South African journalist

David E. Fanning (born 25 May 1946) is a South African American journalist and filmmaker. He was the executive producer of the investigative documentary series Frontline since its first season in 1983 to his retirement in 2015. He has won eight Emmy Awards and in 2013 received a Lifetime Achievement Emmy in honor of his work.

==Career==
He began his filmmaking career as a young journalist in South Africa. His first films, Amabandla AmaAfrika, directed alongside BBC Journalist, Francois Marais (1970) and The Church and Apartheid (1972), produced for BBC-TV, dealt with race and religion in his troubled homeland. He came to the U.S. in 1973 and began producing and directing local and national documentaries for KOCE, a public television station in California. His film 'Deep South, Deep North' (1973) was a PBS/BBC co-production and the first in a long succession of collaborations between U.S. and European television, especially the British. In 1977, Fanning came to WGBH Boston to start the international documentary series WORLD. As executive producer, he produced and presented over 50 films for PBS in five years. With director Antony Thomas, Fanning produced and co-wrote Death of a Princess (1980). Then in 1982, again with Thomas, he produced Frank Terpil: Confessions of a Dangerous Man, which won the Emmy Award for best investigative documentary.

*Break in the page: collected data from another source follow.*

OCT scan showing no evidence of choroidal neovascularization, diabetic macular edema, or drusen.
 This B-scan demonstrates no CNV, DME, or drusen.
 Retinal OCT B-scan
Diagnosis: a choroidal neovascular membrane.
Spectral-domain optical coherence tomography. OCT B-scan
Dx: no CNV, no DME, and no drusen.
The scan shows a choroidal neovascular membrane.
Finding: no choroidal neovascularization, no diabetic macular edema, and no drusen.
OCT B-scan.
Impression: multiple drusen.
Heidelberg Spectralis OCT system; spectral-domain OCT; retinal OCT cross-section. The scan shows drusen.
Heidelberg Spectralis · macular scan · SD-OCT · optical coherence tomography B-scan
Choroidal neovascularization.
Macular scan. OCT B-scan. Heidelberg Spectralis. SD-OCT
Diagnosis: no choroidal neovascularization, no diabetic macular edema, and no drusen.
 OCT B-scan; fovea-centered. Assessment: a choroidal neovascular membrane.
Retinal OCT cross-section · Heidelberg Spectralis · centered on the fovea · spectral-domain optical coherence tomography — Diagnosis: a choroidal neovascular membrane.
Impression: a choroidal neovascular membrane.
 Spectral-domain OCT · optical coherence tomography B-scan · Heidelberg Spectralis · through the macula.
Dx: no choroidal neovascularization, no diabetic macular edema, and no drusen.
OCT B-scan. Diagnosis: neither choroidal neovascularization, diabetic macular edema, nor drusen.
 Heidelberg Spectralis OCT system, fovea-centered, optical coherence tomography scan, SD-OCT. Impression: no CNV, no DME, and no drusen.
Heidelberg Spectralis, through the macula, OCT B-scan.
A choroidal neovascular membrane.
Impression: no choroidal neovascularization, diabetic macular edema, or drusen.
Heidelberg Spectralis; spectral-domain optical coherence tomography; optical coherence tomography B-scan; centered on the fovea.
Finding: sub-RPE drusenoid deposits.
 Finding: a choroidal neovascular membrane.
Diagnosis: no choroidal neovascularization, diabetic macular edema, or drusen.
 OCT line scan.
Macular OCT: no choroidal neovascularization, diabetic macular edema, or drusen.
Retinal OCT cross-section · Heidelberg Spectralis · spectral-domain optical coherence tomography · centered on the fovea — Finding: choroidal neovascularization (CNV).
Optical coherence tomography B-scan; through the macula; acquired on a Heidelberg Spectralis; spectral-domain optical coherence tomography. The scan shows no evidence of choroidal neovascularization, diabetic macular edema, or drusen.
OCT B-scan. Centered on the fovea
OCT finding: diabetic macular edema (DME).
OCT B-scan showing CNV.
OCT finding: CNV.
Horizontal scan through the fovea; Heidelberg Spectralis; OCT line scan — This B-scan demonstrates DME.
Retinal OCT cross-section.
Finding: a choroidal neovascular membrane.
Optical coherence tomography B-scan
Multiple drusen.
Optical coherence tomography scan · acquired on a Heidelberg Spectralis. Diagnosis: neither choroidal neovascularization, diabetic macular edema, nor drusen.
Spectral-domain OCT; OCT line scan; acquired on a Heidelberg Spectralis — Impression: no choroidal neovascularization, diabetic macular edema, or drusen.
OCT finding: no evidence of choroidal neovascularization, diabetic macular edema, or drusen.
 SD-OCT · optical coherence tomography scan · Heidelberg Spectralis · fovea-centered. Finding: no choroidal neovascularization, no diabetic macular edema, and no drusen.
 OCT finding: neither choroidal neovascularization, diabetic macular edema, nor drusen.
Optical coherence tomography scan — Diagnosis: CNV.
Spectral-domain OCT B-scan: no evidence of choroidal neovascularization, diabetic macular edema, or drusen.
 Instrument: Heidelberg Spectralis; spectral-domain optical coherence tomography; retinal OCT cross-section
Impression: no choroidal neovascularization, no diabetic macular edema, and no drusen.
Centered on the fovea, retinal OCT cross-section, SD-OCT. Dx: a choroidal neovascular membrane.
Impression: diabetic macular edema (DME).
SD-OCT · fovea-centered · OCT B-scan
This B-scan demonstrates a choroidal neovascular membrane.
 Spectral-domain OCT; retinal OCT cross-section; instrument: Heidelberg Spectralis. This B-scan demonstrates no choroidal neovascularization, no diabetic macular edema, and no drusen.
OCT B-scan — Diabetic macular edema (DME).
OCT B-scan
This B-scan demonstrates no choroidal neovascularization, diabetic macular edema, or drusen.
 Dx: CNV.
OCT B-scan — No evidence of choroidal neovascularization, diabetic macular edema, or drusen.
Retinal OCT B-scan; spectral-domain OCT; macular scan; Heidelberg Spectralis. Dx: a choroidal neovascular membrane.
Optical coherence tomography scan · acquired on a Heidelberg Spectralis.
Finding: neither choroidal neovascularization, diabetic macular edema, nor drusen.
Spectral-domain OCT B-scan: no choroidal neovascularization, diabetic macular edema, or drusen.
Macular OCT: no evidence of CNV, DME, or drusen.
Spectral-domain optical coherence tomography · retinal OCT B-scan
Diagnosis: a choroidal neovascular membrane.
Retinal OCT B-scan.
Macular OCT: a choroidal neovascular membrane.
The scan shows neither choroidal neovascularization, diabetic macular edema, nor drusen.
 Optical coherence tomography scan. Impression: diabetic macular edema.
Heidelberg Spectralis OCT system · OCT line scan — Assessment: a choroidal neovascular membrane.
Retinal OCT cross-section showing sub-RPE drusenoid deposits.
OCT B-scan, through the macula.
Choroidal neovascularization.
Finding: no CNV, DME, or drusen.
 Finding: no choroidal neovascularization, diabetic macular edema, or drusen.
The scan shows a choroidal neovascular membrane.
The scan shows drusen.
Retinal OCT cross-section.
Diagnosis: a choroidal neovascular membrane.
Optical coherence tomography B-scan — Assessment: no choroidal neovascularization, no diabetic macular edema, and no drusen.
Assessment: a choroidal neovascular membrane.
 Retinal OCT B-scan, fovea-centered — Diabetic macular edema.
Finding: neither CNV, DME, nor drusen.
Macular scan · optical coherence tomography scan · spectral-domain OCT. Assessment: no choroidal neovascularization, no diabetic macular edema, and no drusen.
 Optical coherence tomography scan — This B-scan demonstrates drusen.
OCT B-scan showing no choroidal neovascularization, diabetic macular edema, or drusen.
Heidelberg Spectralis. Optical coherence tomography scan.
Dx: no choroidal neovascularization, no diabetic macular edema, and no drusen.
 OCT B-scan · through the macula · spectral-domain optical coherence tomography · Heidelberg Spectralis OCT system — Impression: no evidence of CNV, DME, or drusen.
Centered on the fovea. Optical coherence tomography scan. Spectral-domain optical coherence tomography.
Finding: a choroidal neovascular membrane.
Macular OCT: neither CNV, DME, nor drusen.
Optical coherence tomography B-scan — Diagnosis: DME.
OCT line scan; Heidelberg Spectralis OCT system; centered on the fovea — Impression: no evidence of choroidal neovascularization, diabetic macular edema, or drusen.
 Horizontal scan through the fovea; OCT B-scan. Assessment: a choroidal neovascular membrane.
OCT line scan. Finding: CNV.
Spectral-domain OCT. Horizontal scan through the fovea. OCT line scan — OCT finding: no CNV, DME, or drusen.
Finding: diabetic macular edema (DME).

In 1982, Fanning began the development of Frontline. The series has had over 200 producers and as many journalists, covering a wide range of domestic and foreign stories.

In 2015, Fanning retired as executive producer of Frontline after 33 seasons. He's now at large and the current executive producer is Raney Aronson-Rath.

==Awards and honors==
In 2004, Fanning received the Columbia Journalism Award, the highest honor awarded by the faculty of the Columbia University Graduate School of Journalism, recognizing "Singular journalistic performance in the public interest... David Fanning and his signature program, Frontline, have turned a commitment to probing journalism and public service into an enduring national conversation, without which far too many important issues would remain veiled or hidden altogether." In 2010, Fanning was honored by the Corporation for Public Broadcasting with the Ralph Lowell Award, public television's most prestigious award, recognizing "outstanding contributions" to the field. That same year Fanning was also honored with the Goldsmith Career Award for Excellence in Journalism by the Shorenstein Center at the Harvard Kennedy School.

In 2013, on Frontlines 30th anniversary, Fanning received a Lifetime Achievement Emmy Award.

In 2022, he received a Peabody Award for his work as an executive producer for the documentary The Power of Big Oil.